La Chine et la Russie font, toutes deux, partie de l’Organisation de coopération de Shanghai (OCS), avec les pays du centre asiatique, l’Ouzbékistan, le Tadjikistan, le Kazakhstan et le Kirghizstan. L’OCS a été mis en place sur l’initiative de Beijing, qui espère défaire ce qu’elle considère être une démarche américaine pour l’encercler en installant des bases militaires au Tadjikistan, au Kirghizstan et en Ouzbékistan. La Chine tente aussi d’avoir accès aux gigantesques ressources pétrolières d’Asie centrale, notamment au Kazakhstan. Le 30 juillet 2005, l’Ouzbékistan a exigé, puis obtenu le départ des troupes américaines déployées depuis l’invasion de l’Afghanistan en 2001. L’organisation exige, aujourd’hui, le départ des troupes américaines du Tadjikistan et du Kirghizstan.

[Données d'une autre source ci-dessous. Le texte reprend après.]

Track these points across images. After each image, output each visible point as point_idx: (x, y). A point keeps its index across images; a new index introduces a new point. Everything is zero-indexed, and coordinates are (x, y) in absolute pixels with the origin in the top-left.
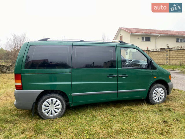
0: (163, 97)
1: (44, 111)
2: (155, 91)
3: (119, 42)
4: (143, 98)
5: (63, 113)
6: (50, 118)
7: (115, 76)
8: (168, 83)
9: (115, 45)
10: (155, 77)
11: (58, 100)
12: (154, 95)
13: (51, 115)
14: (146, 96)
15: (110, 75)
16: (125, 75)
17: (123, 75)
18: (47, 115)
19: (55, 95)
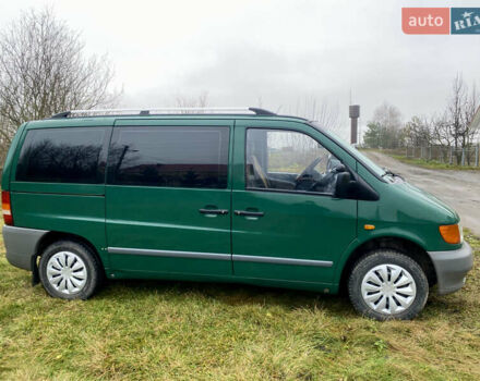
0: (409, 300)
1: (51, 279)
2: (370, 274)
3: (254, 113)
4: (327, 291)
5: (90, 290)
6: (62, 297)
7: (220, 213)
8: (430, 253)
9: (231, 123)
10: (371, 227)
11: (79, 259)
12: (365, 286)
13: (66, 291)
14: (337, 285)
15: (208, 207)
16: (256, 210)
17: (248, 209)
18: (57, 289)
19: (71, 245)
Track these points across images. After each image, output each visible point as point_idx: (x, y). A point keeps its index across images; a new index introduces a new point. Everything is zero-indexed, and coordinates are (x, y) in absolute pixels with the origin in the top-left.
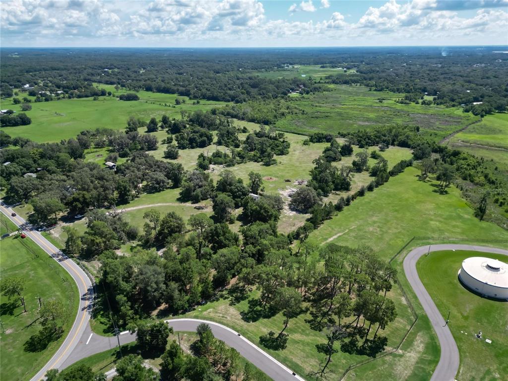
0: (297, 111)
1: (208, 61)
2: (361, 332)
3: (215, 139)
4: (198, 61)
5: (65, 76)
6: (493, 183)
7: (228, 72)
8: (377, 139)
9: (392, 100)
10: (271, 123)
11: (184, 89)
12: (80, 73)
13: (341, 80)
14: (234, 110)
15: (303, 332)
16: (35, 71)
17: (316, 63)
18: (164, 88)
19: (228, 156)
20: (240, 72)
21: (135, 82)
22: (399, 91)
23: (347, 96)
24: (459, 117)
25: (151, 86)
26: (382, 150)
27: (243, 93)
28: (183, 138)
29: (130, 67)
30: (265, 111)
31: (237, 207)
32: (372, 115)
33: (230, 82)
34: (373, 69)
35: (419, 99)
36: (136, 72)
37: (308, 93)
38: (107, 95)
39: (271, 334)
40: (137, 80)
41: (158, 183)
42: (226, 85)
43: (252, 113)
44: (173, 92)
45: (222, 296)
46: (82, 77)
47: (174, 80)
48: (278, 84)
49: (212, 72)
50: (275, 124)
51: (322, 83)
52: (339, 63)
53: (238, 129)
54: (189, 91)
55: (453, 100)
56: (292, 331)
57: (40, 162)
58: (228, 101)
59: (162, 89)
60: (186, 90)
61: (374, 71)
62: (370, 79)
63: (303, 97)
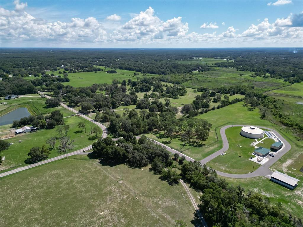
0: (195, 79)
1: (152, 55)
2: (197, 143)
3: (152, 89)
4: (147, 55)
5: (79, 62)
6: (277, 108)
7: (162, 61)
8: (230, 91)
9: (247, 75)
10: (180, 84)
11: (138, 68)
12: (86, 60)
13: (223, 65)
14: (162, 78)
15: (177, 141)
16: (64, 59)
17: (212, 57)
18: (129, 68)
19: (157, 95)
20: (169, 60)
21: (114, 65)
22: (253, 71)
23: (224, 73)
24: (280, 83)
25: (122, 67)
26: (231, 95)
27: (168, 70)
28: (138, 88)
29: (111, 58)
30: (178, 78)
31: (159, 111)
32: (233, 82)
33: (162, 65)
34: (244, 60)
35: (262, 75)
36: (114, 60)
37: (203, 71)
38: (101, 70)
39: (166, 141)
40: (115, 64)
41: (127, 102)
42: (160, 67)
43: (171, 79)
44: (133, 70)
45: (150, 133)
46: (88, 62)
47: (134, 64)
48: (187, 67)
49: (154, 61)
50: (182, 84)
51: (212, 67)
52: (226, 57)
53: (164, 86)
54: (141, 69)
55: (280, 75)
56: (173, 141)
57: (79, 94)
58: (161, 74)
59: (127, 68)
60: (140, 69)
61: (244, 61)
62: (240, 65)
63: (200, 73)
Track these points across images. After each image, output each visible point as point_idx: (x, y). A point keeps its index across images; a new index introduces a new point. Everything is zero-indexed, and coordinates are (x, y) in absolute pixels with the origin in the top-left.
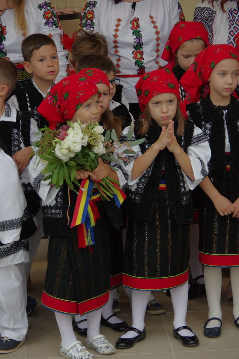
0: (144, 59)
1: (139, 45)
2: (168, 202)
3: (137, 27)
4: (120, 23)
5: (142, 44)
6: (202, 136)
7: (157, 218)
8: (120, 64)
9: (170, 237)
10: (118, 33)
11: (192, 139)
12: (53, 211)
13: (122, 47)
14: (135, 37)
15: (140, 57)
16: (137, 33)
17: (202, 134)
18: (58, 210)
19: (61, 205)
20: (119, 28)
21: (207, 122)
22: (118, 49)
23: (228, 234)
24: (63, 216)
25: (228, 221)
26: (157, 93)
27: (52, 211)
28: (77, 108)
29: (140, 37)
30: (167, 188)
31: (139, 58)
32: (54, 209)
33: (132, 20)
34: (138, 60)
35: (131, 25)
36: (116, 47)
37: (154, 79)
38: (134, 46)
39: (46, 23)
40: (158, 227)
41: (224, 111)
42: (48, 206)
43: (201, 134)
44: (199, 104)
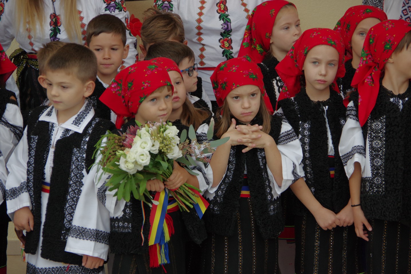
0: (233, 48)
1: (227, 32)
2: (252, 213)
3: (224, 10)
4: (204, 5)
5: (231, 31)
6: (291, 134)
7: (240, 231)
8: (205, 55)
9: (254, 254)
10: (202, 18)
11: (279, 137)
12: (121, 224)
13: (207, 34)
14: (222, 22)
15: (228, 45)
16: (225, 18)
17: (292, 131)
18: (126, 223)
19: (129, 217)
20: (204, 11)
21: (304, 121)
22: (202, 36)
23: (331, 253)
24: (132, 230)
25: (331, 238)
26: (236, 85)
27: (118, 224)
28: (140, 101)
29: (228, 22)
30: (251, 195)
31: (227, 47)
32: (122, 222)
33: (218, 2)
34: (226, 49)
35: (217, 8)
36: (199, 34)
37: (232, 69)
38: (221, 33)
39: (106, 7)
40: (240, 243)
41: (324, 107)
42: (115, 218)
43: (290, 130)
44: (293, 100)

La Russie et la Chine au Moyen-Orient

La Chine et la Russie œuvrent de pair pour refouler l’hégémonie américaine au Moyen-Orient notamment, en soutenant et en armant la Syrie et l’Iran. La Russie vient d’annuler 10 milliards de dollars de dettes que lui devait la Syrie. Elle a récemment vendu à Damas des avions de chasse, des systèmes antimissiles et des missiles parmi les plus performants au monde et a annoncé le prochain déploiement d’une base navale russe sur la côte syrienne. Les échanges syro-chinois dépassent les 1,2 milliard de dollars, ce qui prémunit Damas contre les sanctions américaines. La Chine est le premier client de l’Iran dans le domaine pétrolier. Un oléoduc reliant les deux pays est en phase de construction, un défi de taille pour Washington. En octobre 2004, la compagnie chinoise d’Etat, Sinopec, a signé un contrat de 100 milliards de dollars avec l’Iran, en vertu duquel Beijing importera 250 millions de tonnes de gaz naturel liquéfié du plus grand gisement iranien, Yadavaran, échelonnés sur une période de 25 ans. La Chine reçoit aussi 150000 barils de pétrole par jour. Elle entend signer un autre contrat avec Téhéran dans le secteur énergétique, d’un montant de 100 milliards de dollars, portant sur l’exploration et la production d’hydrocarbures. La Chine et la Russie ont vendu des missiles sol-sol et des missiles anti-navals capables de bloquer le détroit d’Ormuz, par où transitent 40% des exportations mondiales en pétrole. Elles l’ont aidé à fabriquer les missiles de longue portée, Shihab 3, et, bientôt, les Shihab 4. Alors que l’Union européenne et les Etats-Unis menacent l’Iran pour son programme nucléaire, la Russie et la Chine soutiennent Téhéran. Les deux pays ont clairement indiqué qu’ils ne voteront pas en faveur d’éventuelles sanctions au Conseil de sécurité. Leur soutien au nucléaire iranien et l’établissement d’un axe sino-russo-iranien allié à la Syrie, destiné à contrer l’influence américaine en Asie, en Asie centrale et au Moyen-Orient, se profile déjà à l’horizon. « Le siècle asiatique est arrivé », affirme Asad Izmi.

Mais quelles que soient les péripéties de l’histoire, une conclusion d’ores et déjà s’impose : l’unilatéralisme planétaire américain a débuté par la guerre contre l’Irak en 1991 et il a commencé à prendre fin par son occupation en mars 2003, sous les coups de plus en plus sévères que lui assène la résistance irakienne.